§ Your goal:
Answer these questions from the trial passage:
1. How many advanced melanoma patients are in the TICIMEL trial?
2. What is the primary objective of the trial?
3. Why was Etanercept not selected?

§ Reading passage:
Building on our preclinical findings [4,5,6,7], we initiated at Toulouse Oncopole a phase 1b clinical trial (TICIMEL -NCT03293784) in 30 advanced melanoma patients to investigate the concomitant administration of Ipilimumab (anti-CTLA-4), Nivolumab (anti-PD-1) and anti-TNF (Infliximab or Certolizumab) (Fig. 1). The primary objective is to evaluate the safety and tolerability of this combination. Among TNF blocking agents already available in the clinic, we selected Infliximab and Certolizumab for combination with ICB (Fig. 1). As indicated above, Infliximab is already used for treating ICB-induced colitis. As a full IgG1 chimeric antibody, Infliximab may induce an Fc fragment-dependent depletion of membrane TNF-expressing leukocyte populations [9]. Certolizumab is a pegylated Fab’ fragment targeting TNF, devoid of an Fc fragment and shown to be protective in rheumatoid arthritis and Crohn’s disease patients [10]. We did not select Etanercept as this molecule can also bind lymphotoxin alpha. This trial is designed to assess for the feasibility of the combination therapy in patients, and will provide significant clues of its efficacy. Moreover, a dedicated ancillary part aims at evaluating the immune response in blood and tumor bed along therapy.

Dataset entries
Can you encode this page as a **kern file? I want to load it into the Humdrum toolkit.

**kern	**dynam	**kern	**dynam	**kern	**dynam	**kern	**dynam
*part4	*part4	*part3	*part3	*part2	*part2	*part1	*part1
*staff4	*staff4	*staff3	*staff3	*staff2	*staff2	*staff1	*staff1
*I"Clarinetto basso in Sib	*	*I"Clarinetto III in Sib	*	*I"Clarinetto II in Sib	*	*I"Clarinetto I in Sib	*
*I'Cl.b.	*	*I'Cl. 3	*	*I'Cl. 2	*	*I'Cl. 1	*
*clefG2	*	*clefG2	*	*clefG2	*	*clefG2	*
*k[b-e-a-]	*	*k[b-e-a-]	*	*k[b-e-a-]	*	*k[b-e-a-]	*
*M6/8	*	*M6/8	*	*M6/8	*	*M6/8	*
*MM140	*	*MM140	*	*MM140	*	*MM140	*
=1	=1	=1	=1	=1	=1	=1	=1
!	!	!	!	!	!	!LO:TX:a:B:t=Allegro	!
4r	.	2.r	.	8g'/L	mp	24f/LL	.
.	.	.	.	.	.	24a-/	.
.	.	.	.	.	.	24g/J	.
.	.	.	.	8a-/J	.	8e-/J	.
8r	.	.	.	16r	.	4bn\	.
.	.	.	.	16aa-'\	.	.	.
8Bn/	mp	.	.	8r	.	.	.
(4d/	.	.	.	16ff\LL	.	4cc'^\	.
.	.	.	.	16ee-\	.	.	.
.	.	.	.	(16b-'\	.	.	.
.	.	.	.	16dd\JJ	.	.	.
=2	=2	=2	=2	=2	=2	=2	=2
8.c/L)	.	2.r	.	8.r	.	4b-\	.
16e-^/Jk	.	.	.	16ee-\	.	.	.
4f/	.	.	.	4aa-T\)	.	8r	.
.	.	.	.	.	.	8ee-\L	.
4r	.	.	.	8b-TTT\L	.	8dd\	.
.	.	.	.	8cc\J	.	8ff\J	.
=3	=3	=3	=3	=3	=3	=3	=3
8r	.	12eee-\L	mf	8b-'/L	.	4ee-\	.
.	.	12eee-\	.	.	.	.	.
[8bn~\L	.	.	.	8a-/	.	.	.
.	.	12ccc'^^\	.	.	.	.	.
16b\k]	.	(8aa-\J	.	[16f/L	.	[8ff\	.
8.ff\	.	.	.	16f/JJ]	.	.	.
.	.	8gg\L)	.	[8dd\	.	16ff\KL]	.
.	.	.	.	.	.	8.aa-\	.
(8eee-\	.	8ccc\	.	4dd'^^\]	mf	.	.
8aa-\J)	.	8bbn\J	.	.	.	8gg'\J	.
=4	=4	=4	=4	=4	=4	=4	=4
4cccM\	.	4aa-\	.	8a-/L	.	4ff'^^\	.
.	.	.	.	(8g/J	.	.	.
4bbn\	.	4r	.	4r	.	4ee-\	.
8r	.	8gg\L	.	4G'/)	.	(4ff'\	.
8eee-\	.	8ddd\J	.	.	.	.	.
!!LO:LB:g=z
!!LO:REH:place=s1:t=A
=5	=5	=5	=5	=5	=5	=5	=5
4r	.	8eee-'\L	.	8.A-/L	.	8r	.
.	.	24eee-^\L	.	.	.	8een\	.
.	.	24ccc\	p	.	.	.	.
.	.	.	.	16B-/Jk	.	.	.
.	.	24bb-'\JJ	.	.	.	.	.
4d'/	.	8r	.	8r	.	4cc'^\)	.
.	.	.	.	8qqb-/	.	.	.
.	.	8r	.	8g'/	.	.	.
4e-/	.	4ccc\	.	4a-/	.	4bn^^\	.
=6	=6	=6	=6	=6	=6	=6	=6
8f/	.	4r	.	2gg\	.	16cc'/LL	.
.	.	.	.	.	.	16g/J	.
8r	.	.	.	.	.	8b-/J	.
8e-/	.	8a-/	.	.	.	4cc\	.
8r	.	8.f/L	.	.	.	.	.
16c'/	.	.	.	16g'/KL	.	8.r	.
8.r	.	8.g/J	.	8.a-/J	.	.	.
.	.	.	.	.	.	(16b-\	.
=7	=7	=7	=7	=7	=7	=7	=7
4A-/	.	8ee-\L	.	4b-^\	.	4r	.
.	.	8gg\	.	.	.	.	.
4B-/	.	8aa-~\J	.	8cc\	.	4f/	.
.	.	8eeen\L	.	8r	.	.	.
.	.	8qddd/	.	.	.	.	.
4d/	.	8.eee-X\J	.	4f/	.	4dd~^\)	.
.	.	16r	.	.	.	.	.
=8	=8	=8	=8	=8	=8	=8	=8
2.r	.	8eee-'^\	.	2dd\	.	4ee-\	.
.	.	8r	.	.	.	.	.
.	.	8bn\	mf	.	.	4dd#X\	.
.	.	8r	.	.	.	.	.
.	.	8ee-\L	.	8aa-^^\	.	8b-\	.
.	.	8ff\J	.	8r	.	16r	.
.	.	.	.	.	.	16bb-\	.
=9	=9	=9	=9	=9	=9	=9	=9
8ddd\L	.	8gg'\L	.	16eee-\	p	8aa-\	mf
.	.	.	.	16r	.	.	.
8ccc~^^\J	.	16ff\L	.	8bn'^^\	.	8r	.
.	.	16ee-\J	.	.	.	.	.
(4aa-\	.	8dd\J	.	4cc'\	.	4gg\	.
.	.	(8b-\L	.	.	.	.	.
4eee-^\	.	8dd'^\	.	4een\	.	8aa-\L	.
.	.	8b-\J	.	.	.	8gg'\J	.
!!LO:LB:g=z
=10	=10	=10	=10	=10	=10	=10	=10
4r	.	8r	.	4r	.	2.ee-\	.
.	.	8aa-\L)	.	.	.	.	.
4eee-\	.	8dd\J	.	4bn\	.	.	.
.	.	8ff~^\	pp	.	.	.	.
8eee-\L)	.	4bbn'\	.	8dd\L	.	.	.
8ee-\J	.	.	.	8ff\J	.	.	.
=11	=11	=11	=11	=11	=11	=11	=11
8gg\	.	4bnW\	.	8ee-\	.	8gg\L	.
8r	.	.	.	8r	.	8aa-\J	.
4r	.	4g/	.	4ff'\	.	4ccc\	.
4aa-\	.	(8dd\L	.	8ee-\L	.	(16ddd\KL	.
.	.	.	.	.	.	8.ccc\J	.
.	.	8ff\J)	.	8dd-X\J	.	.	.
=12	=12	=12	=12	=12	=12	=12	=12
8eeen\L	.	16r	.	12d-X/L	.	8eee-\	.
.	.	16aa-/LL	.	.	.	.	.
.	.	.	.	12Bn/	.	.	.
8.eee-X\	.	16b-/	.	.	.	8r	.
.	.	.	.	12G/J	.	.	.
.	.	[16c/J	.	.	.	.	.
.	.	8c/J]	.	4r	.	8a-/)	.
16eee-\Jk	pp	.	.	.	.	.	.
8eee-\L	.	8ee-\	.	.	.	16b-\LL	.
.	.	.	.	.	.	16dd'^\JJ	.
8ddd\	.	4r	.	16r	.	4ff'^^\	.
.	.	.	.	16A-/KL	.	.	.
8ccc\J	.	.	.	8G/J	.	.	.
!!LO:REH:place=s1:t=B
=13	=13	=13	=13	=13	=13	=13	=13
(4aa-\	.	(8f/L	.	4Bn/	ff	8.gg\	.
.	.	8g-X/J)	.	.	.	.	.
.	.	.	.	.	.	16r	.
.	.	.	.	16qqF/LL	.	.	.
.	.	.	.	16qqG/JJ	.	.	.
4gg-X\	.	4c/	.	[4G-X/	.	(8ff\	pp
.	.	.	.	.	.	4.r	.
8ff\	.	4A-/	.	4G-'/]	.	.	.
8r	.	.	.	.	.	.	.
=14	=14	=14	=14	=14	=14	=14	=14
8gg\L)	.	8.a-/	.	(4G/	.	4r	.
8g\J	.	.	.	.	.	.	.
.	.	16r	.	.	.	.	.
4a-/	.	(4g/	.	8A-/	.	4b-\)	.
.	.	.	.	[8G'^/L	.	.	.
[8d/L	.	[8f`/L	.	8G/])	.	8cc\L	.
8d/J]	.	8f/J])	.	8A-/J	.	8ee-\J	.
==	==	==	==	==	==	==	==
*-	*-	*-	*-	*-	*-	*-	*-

§ Exercise solution:
1. 30 patients.
2. To evaluate the safety and tolerability of the combination.
3. Because it can also bind lymphotoxin alpha.